*EXERCISE OBJECTIVE*
Retype each record below word for word. Leave the pictures out.

(RECORDS FOR THE TASK begins)

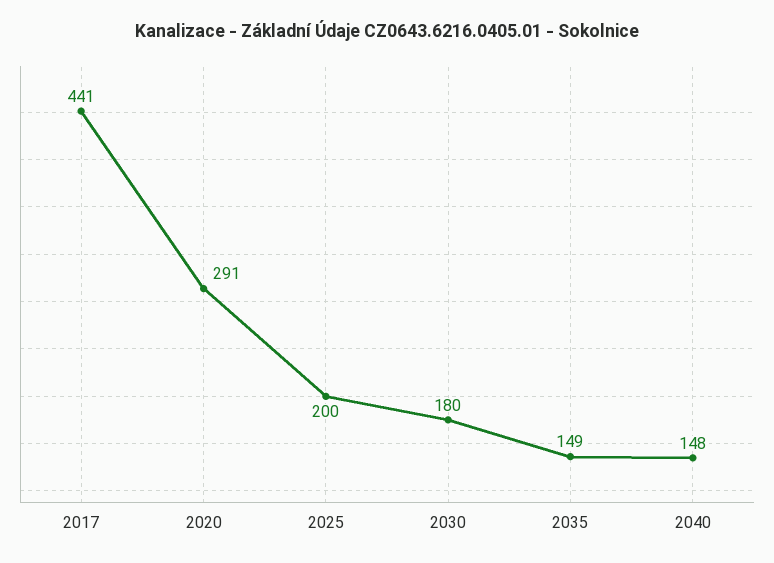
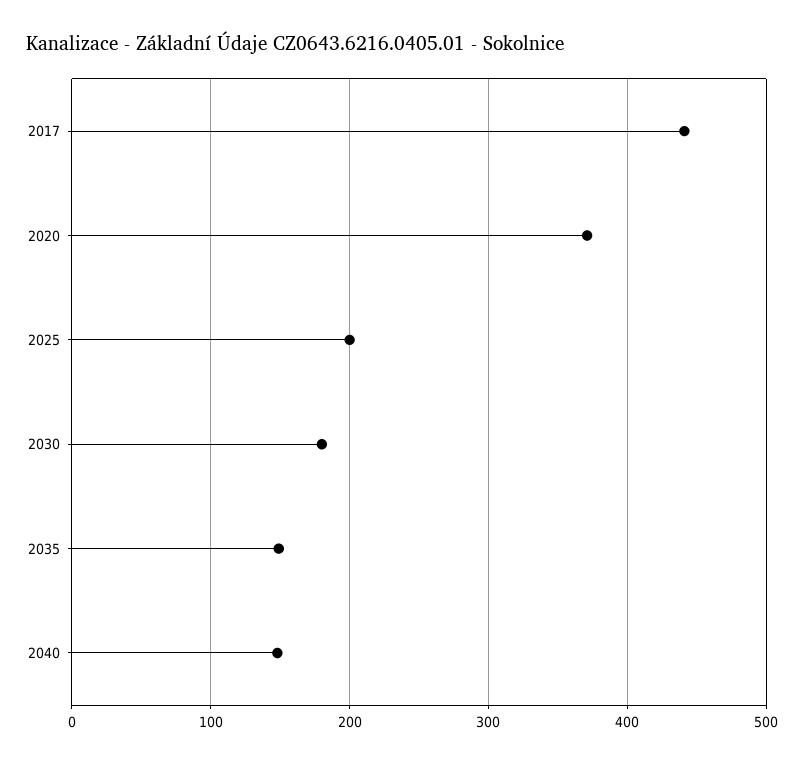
  {
    "2017": 441,
-   "2020": 291,
+   "2020": 370,
    "2025": 200,
    "2030": 180,
    "2035": 149,
    "2040": 148
  }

(RECORDS FOR THE TASK ends)

*SOLUTION TO THE PROBLEM*
  {
    "2017": 441,
-   "2020": 291,
+   "2020": 370,
    "2025": 200,
    "2030": 180,
    "2035": 149,
    "2040": 148
  }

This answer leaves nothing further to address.